[Extracted records]

_ _ _

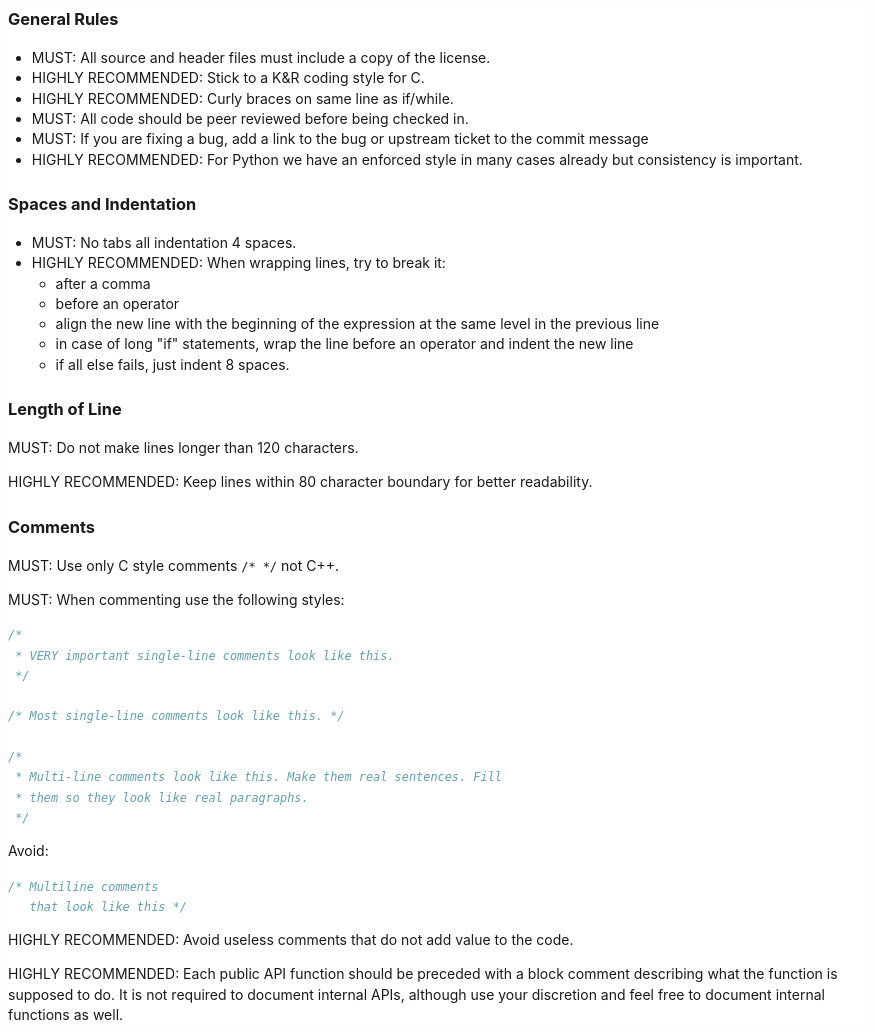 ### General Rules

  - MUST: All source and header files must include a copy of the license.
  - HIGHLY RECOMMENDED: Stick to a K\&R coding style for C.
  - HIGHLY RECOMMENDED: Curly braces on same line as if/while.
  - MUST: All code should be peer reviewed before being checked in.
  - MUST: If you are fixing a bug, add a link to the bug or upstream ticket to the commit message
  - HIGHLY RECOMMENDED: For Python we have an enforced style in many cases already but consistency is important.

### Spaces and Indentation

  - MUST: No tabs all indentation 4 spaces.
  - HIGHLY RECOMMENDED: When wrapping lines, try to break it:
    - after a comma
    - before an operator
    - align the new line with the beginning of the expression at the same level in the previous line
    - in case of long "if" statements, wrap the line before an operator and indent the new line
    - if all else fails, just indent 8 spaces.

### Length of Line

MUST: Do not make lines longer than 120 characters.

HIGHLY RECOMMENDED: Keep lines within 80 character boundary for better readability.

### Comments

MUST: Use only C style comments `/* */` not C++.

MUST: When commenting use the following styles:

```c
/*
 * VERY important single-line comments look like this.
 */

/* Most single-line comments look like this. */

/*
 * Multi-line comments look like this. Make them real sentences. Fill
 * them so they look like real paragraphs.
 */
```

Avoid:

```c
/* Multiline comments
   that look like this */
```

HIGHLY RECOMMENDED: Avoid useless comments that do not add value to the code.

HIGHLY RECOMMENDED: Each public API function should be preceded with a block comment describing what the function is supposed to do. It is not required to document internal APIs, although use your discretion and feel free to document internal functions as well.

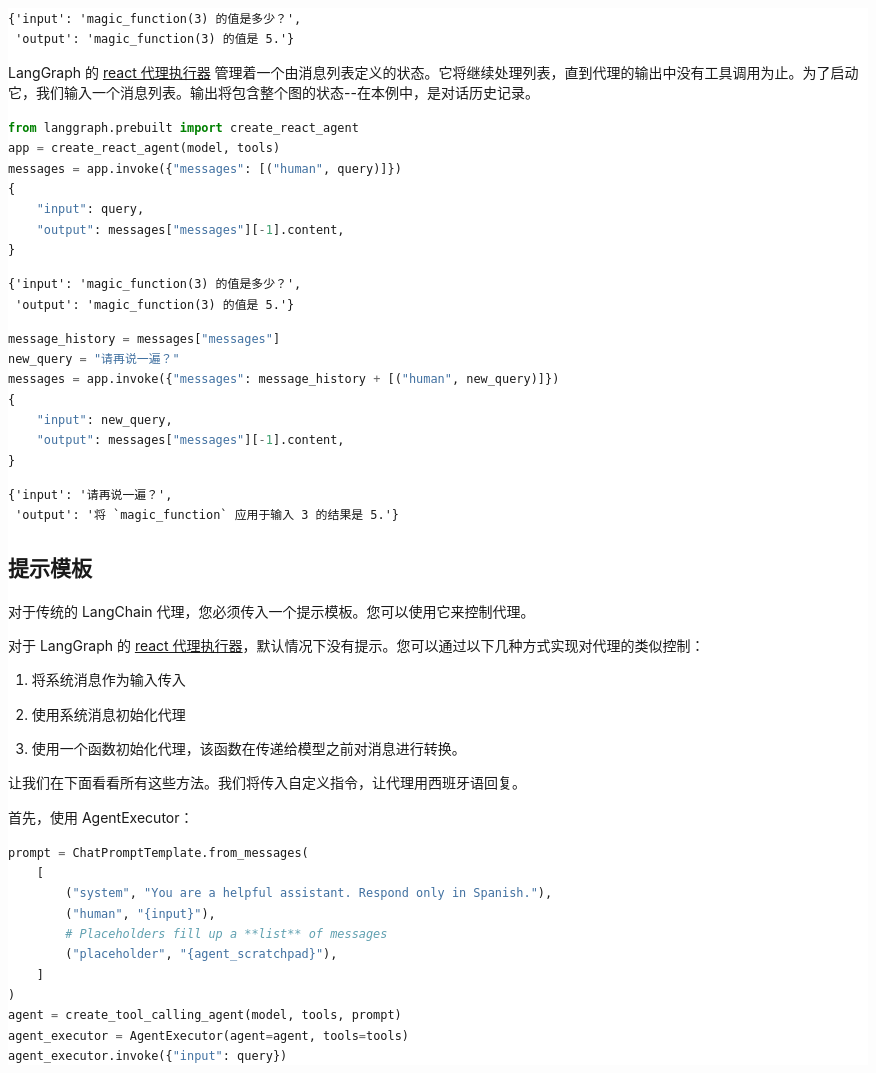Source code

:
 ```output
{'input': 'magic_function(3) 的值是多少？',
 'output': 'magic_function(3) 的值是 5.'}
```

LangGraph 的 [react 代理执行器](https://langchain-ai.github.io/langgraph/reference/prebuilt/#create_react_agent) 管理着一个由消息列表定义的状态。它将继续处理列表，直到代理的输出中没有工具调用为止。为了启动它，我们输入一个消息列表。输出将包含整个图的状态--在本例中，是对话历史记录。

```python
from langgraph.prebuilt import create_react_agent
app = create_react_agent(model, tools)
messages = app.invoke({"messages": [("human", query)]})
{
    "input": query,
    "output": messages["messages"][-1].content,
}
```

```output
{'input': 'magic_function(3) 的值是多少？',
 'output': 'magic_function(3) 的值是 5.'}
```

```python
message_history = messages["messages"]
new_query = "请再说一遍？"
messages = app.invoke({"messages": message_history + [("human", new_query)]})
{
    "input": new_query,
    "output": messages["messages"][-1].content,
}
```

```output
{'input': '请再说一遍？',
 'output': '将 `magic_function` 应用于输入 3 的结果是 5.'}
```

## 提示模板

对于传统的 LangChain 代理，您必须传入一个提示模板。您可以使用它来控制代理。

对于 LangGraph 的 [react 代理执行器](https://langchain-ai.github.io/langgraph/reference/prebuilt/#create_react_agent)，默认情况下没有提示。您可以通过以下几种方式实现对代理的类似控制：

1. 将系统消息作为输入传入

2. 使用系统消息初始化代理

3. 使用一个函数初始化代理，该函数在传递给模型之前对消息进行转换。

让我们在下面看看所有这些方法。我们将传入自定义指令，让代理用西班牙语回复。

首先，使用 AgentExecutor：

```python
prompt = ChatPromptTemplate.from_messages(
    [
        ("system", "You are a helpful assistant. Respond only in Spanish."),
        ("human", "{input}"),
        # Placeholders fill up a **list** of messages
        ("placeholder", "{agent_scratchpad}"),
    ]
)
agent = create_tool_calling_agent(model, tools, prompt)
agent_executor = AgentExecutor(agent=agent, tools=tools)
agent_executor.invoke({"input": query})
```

_ _ _

• [EXERCISE DETAILS] A complete answer lists each line of the data that holds the word "them".

• [WRITTEN REPLY]
 * Multi-line comments look like this. Make them real sentences. Fill
 * them so they look like real paragraphs.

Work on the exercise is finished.